The smoke rising from a burning cigarette sometimes appears a faint blue as it drifts into the air. This visual difference from the dense, white clouds typically exhaled prompts curiosity about the underlying physical process. The explanation lies not in the tobacco’s chemical composition, but in the size of the tiny particles suspended in the smoke. The color we observe depends entirely on how these microscopic particles interact with and scatter the light around them.
How Particle Size Affects Light Scattering
Light scattering is the mechanism by which we perceive the color of smoke, determined by the size of the suspended particles. Visible light consists of a spectrum of colors, each corresponding to a different wavelength; blue light has shorter waves and red light has longer waves. When a particle is much smaller than the wavelength of light hitting it, a process called Rayleigh scattering dominates. In contrast, when a particle is approximately the same size as or larger than the light wavelength, the interaction is known as Mie scattering.
The wavelengths of visible light range from about 0.4 micrometers (blue) to 0.7 micrometers (red). For Rayleigh scattering to occur, the smoke particles must be significantly smaller than this range, typically less than 0.1 micrometers in diameter.

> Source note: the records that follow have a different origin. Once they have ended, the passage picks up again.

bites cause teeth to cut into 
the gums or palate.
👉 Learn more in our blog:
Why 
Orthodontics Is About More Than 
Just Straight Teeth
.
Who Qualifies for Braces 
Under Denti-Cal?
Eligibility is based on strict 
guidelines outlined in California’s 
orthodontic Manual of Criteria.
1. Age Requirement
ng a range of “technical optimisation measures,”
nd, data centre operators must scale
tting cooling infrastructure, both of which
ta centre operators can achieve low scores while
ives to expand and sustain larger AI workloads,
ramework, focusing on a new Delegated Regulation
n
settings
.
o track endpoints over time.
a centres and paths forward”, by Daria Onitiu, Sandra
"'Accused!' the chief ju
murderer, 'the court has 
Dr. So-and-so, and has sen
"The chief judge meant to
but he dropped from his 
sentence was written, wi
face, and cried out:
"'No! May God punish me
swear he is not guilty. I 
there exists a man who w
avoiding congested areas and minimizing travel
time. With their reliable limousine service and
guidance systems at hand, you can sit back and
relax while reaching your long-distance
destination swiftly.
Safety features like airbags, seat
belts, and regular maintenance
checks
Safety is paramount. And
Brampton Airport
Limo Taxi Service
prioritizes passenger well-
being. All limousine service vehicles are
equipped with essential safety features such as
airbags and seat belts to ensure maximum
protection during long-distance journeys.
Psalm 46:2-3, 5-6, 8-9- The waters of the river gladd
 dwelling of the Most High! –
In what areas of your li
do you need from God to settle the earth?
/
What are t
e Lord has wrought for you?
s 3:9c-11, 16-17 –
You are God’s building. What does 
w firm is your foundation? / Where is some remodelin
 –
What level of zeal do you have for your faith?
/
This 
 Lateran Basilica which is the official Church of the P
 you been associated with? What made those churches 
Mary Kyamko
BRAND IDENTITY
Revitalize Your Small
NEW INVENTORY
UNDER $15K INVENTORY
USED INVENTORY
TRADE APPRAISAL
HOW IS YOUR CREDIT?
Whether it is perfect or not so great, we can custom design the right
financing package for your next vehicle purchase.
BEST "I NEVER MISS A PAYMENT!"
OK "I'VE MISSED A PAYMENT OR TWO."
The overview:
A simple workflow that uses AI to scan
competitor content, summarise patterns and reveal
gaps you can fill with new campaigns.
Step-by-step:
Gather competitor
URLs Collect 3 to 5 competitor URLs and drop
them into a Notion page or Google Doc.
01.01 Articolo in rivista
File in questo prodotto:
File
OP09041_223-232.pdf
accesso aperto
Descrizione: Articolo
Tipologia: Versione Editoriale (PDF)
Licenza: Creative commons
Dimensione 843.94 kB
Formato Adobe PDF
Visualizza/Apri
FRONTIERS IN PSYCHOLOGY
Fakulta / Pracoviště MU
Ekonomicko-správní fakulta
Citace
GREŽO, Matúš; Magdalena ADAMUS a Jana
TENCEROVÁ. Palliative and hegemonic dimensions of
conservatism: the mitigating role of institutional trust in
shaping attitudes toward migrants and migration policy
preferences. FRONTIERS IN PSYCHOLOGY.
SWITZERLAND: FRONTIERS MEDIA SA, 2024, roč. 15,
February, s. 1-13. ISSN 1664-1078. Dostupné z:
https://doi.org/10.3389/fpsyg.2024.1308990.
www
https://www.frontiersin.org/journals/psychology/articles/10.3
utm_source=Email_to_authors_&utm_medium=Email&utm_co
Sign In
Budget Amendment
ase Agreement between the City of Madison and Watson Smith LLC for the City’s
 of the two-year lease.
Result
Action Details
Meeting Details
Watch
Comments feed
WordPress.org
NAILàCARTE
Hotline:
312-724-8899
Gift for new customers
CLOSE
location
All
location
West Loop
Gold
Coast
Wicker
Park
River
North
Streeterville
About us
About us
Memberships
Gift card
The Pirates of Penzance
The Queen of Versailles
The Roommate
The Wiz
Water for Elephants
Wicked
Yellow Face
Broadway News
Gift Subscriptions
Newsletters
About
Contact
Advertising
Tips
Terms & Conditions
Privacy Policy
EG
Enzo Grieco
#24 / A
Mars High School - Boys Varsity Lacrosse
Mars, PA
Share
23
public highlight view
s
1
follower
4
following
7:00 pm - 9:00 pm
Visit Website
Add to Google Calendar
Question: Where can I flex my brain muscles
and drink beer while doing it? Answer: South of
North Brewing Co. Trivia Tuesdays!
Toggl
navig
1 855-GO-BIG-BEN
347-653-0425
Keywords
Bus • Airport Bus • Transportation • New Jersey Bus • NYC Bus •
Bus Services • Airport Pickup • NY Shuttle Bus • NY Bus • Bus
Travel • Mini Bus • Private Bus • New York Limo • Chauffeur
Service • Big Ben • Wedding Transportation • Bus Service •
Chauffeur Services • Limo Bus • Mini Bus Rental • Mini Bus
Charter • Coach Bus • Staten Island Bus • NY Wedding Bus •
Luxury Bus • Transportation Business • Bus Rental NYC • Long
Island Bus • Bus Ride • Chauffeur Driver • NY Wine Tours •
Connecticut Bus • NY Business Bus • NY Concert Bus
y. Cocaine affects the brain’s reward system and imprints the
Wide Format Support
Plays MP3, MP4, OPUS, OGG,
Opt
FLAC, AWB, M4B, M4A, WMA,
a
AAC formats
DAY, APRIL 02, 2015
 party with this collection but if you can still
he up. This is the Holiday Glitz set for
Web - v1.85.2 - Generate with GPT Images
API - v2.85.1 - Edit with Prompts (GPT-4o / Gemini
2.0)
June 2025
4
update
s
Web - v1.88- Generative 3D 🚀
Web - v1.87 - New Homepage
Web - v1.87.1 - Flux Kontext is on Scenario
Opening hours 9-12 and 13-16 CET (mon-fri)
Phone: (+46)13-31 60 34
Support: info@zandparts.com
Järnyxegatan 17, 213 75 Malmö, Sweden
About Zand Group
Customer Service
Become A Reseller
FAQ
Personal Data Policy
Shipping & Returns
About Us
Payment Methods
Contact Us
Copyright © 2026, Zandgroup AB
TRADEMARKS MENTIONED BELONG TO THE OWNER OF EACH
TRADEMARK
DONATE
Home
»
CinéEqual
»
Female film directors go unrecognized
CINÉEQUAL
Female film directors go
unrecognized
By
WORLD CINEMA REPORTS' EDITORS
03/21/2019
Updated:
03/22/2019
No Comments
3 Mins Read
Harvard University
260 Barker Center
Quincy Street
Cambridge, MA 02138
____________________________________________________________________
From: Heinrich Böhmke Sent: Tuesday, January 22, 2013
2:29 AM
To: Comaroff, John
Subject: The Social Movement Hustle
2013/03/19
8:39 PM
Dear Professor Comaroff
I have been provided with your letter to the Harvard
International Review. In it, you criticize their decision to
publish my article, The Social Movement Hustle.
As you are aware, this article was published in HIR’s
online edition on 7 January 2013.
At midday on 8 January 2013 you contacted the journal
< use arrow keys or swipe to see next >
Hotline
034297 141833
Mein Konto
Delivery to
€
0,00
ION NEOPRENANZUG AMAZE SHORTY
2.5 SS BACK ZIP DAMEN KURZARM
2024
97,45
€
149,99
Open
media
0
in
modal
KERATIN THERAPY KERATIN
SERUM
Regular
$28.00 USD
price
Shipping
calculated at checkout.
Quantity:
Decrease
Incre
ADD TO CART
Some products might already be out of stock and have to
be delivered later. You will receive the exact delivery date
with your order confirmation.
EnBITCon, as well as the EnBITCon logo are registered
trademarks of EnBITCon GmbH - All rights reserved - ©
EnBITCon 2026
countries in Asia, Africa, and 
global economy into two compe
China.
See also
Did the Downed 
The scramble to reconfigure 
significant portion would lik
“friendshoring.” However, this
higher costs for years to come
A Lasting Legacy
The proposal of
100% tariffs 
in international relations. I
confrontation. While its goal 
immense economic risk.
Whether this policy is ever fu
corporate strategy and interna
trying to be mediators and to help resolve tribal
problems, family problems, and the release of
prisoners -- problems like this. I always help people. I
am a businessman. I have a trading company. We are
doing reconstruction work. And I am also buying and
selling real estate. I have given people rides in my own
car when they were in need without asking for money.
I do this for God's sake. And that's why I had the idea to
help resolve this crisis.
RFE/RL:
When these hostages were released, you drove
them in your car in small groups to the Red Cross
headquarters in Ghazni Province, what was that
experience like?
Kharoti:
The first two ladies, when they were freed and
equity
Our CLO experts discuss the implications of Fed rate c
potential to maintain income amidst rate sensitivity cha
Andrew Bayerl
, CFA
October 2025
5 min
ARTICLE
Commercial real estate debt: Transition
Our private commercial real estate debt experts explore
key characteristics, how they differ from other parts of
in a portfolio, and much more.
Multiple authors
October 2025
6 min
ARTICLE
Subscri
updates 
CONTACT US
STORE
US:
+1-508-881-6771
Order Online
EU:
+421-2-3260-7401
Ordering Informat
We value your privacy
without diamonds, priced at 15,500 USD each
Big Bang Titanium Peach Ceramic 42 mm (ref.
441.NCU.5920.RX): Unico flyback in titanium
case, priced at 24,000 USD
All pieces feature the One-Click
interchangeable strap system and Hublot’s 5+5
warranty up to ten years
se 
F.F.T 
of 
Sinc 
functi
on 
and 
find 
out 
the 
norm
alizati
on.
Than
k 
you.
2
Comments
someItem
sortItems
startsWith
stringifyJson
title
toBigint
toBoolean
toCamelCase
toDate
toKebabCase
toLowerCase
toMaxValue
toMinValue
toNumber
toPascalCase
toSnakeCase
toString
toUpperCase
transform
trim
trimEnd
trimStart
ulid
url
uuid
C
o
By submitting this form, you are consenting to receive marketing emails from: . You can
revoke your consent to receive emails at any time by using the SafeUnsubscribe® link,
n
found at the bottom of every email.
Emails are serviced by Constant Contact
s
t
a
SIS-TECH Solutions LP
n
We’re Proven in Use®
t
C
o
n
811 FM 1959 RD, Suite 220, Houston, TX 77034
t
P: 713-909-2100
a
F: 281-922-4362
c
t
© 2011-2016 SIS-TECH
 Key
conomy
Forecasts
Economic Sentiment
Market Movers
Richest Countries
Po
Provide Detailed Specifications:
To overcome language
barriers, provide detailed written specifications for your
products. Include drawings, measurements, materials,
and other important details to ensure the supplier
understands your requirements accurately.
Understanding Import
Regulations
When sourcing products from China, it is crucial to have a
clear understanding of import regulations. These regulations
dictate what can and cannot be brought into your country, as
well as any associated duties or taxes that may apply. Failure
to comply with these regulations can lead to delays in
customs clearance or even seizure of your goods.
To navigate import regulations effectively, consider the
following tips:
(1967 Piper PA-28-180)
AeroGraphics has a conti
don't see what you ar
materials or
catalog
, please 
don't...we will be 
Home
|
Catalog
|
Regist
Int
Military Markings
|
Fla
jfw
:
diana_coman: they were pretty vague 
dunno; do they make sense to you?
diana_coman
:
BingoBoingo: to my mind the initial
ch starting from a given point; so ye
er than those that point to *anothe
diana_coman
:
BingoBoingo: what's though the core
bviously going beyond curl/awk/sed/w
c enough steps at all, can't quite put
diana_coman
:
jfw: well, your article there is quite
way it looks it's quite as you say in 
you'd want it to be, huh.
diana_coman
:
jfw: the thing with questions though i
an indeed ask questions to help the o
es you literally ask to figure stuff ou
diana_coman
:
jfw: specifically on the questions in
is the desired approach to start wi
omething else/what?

These extremely small particles act as highly efficient scatterers for the shorter, bluer wavelengths of light, determining the perceived color deflected toward the observer’s eye.
The Scientific Explanation for the Blue Hue
The blue color is characteristic of “sidestream” smoke, the plume that drifts from the lit end of the cigarette between puffs. This smoke is less concentrated than inhaled smoke. The particles in this ambient plume are ultra-fine, often measuring below 0.1 micrometers in diameter. Because these particles are so small relative to the wavelengths of visible light, they scatter light preferentially according to the inverse fourth power of the wavelength.
This strong dependence on wavelength means that blue light, which has a shorter wavelength, is scattered far more intensely than the longer, red wavelengths. When viewing the sidestream smoke, you are seeing the short-wavelength blue light redirected toward your eye by these minute particles. The longer wavelengths, such as red and yellow, mostly pass straight through the plume, causing the smoke to appear distinctly blue.
Why Smoke Appears White or Gray
The white or gray appearance is commonly observed in the dense cloud of “mainstream” smoke, which is the smoke inhaled and then exhaled by the smoker. This smoke is visually different because the physical properties of the particles change dramatically. As the smoke cools and passes through the moist environment of the lungs, the tiny solid and liquid particles coagulate and absorb water vapor, causing the original ultra-fine particles to grow significantly in size.
The resulting mainstream smoke particles are much larger, typically ranging from 0.2 to 0.5 micrometers. Since these particles are now closer to or larger than the wavelength of visible light, the scattering behavior shifts to Mie scattering. Mie scattering is nearly independent of the light’s wavelength, meaning the larger particles scatter all colors of the visible spectrum almost equally. When all wavelengths of light are scattered uniformly, the human eye perceives the resulting combination of colors as white or gray.